Tuesday, November 10, 2015

Embrujada, aka Bewitched (Argentina, 1969)


Many men of a much coarser nature than me might look at Isabel Sarli’s body and declare it good for only one thing. And if you guessed “baby making”, then congratulations: you are Armando Bo, writer and co-director of Embrujada.

I have seen far from all of Bo’s obsessive paeans to his lover Sarli’s generous pulchritude, but I’m sure that none of them are as abundant in cray cray as Embrujada. This is a film in which Sarli portrays a woman who so desperately wants to have a baby that her maternal urges summon forth a literal monster. How do we know that she wants to have a baby, you probably don’t ask? Well, when we meet her at the film’s opening, she is in a toy store purchasing a baby doll, which she then takes home and tearfully holds to her enormous bosom. And this is only the first indication of the astonishing level of condescension that Bo brings to his depiction of Sarli’s character throughout the picture.


The problem is that Sarli’s character, Ansise, is married to Leandro (Daniel de Alvarado), a despotic lumber baron with a malfunctioning pee pee. This means that we get to see scenes of Leandro futilely humping the leg of a supine Isabel Sarli while weeping. In fact, if watching a voluptuous woman have blighted sex with catastrophically ugly old men is your thing, you can put those worn Ron Jeremy tapes away, because Embrujada is the only film you will ever need from now on. And, no, we are not spared the sight of their pale, flabby buttocks flouncing away on top of her, so strap in.

**Requirement:**
In the Embrujada review, what does Sarli's character buy at the toy store in the film's opening?

**Data provided:**
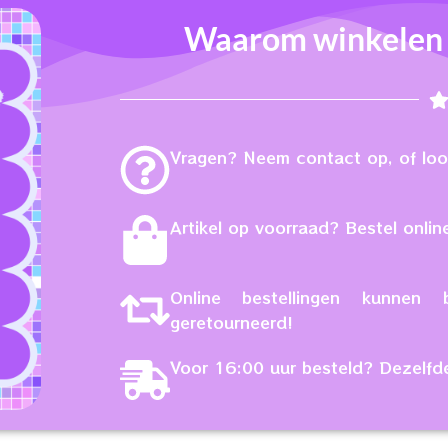
Waarom winkelen b
Vragen? Neem contact op, of loop
Artikel op voorraad? Bestel online
Online bestellingen kunne
geretourneerd!
Voor 16:00 uur besteld? Dezelfd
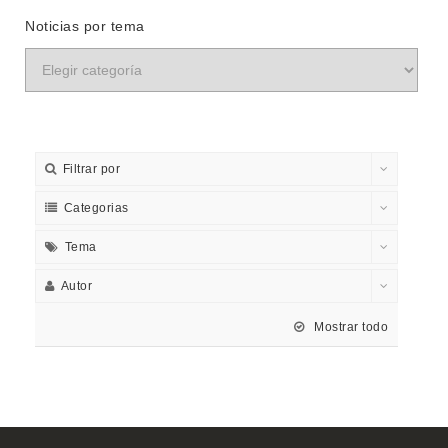
Noticias por tema
Filtrar por
Categorias
Tema
Autor
Mostrar todo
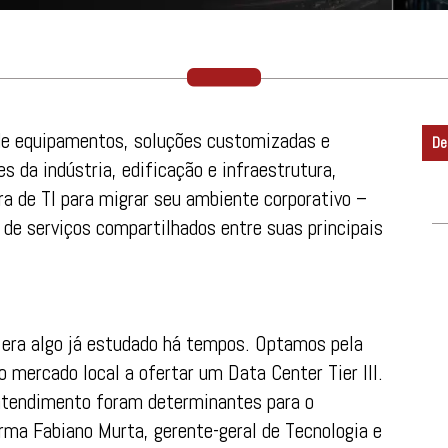
 de equipamentos, soluções customizadas e
De
s da indústria, edificação e infraestrutura,
a de TI para migrar seu ambiente corporativo –
de serviços compartilhados entre suas principais
 era algo já estudado há tempos. Optamos pela
 mercado local a ofertar um Data Center Tier III.
 atendimento foram determinantes para o
rma Fabiano Murta, gerente-geral de Tecnologia e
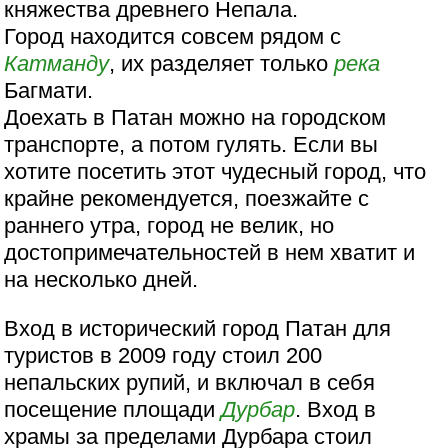
княжества древнего Непала.
Город находится совсем рядом с
Катманду
, их разделяет только
река
Багмати.
Доехать в Патан можно на городском
транспорте, а потом гулять. Если вы
хотите посетить этот чудесный город, что
крайне рекомендуется, поезжайте с
раннего утра, город не велик, но
достопримечательностей в нем хватит и
на несколько дней.
Вход в исторический город Патан для
туристов в 2009 году стоил 200
непальских рупий, и включал в себя
посещение площади
Дурбар
. Вход в
храмы за пределами Дурбара стоил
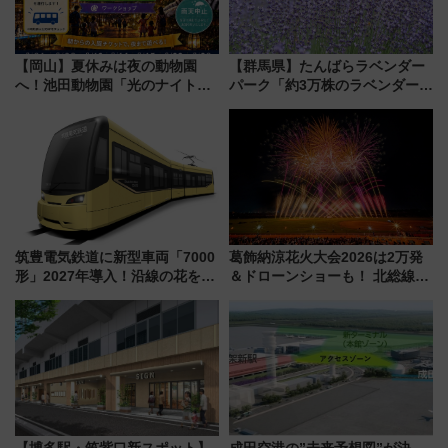
【岡山】夏休みは夜の動物園
【群馬県】たんばらラベンダー
へ！池田動物園「光のナイトズ
パーク「約3万株のラベンダー」
ー2026」で光と動物が彩る特別
が見頃！新幹線＆無料送迎バス
な夜
で都心から約1時間半で夏の絶景
を！
筑豊電気鉄道に新型車両「7000
葛飾納涼花火大会2026は2万発
形」2027年導入！沿線の花をイ
＆ドローンショーも！ 北総線を
メージしたイエローを採用 車
使った穴場アクセスや臨時列
内は落ち着いたゆとりある空間
車、観覧スポット情報と周辺観
に
光まとめ（7/28開催）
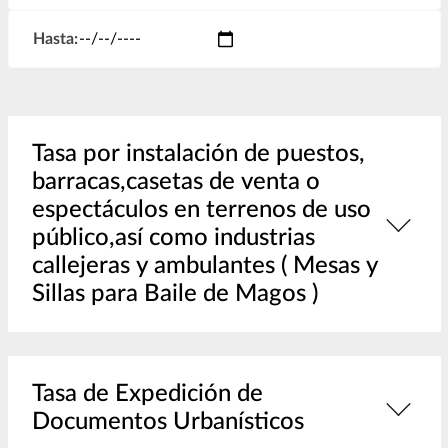
Hasta:
Tasa por instalación de puestos,
barracas,casetas de venta o
espectáculos en terrenos de uso
público,así como industrias
callejeras y ambulantes ( Mesas y
Sillas para Baile de Magos )
Tasa de Expedición de
Documentos Urbanísticos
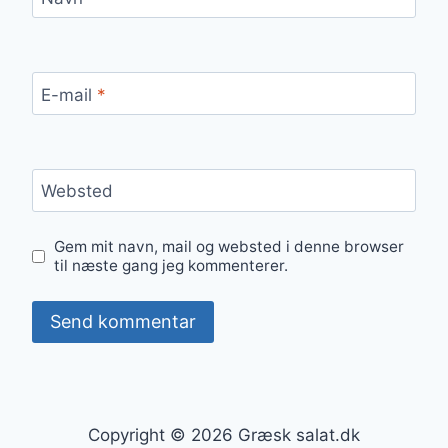
E-mail
*
Websted
Gem mit navn, mail og websted i denne browser
til næste gang jeg kommenterer.
Copyright © 2026 Græsk salat.dk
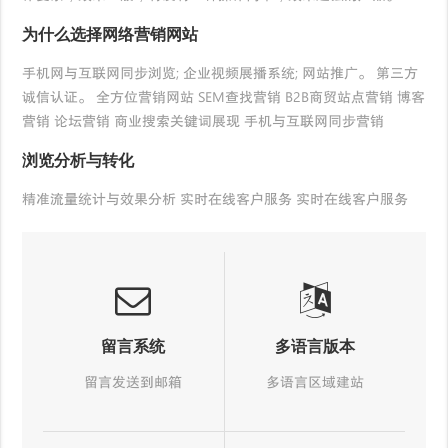
为什么选择网络营销网站
手机网与互联网同步浏览; 企业视频展播系统; 网站推广。 第三方
诚信认证。 全方位营销网站 SEM查找营销 B2B商贸站点营销 博客
营销 论坛营销 商业搜索关键词展现 手机与互联网同步营销
浏览分析与转化
精准流量统计与效果分析 实时在线客户服务 实时在线客户服务
留言系统
多语言版本
留言发送到邮箱
多语言区域建站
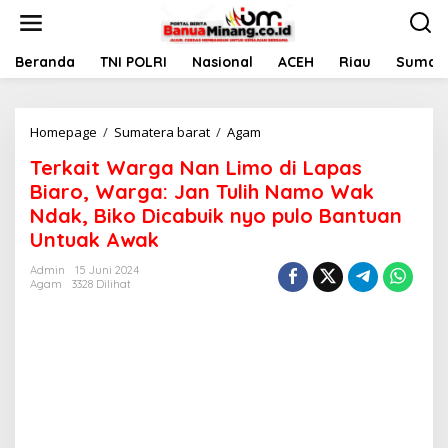
L
e
w
a
Beranda
TNI POLRI
Nasional
ACEH
Riau
Sumate
t
i
k
Homepage
/
Sumatera barat
/
Agam
T
e
e
k
Terkait Warga Nan Limo di Lapas
r
o
k
n
Biaro, Warga: Jan Tulih Namo Wak
a
t
Ndak, Biko Dicabuik nyo pulo Bantuan
i
e
Untuak Awak
t
n
W
Admin
15 Juni 2024
a
Agam
3328 Dilihat
r
g
a
N
a
n
L
i
m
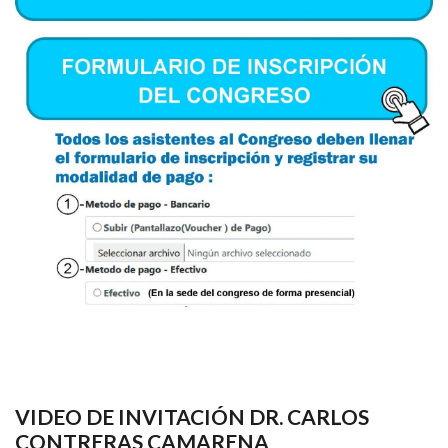
VIDEO DE INVITACIÓN DR. CARLOS
CONTRERAS CAMARENA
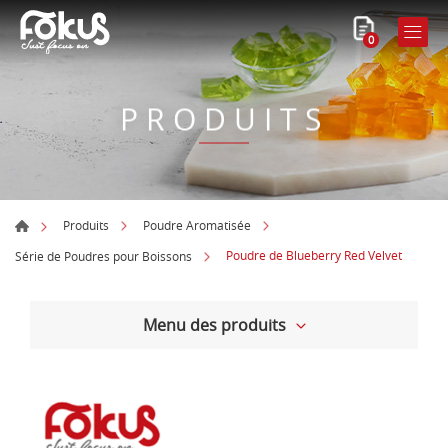
0
PRODUITS
Produits
Poudre Aromatisée
Poudre de Blueberry Red Velvet
Série de Poudres pour Boissons
Menu des produits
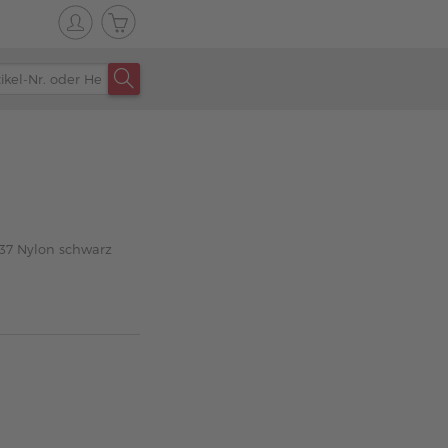
37 Nylon schwarz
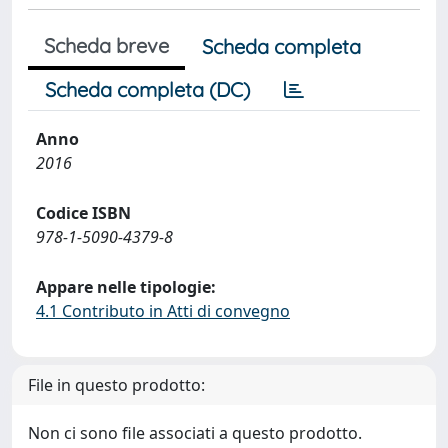
Scheda breve
Scheda completa
Scheda completa (DC)
Anno
2016
Codice ISBN
978-1-5090-4379-8
Appare nelle tipologie:
4.1 Contributo in Atti di convegno
File in questo prodotto:
Non ci sono file associati a questo prodotto.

**Expected answer:**
A baby doll.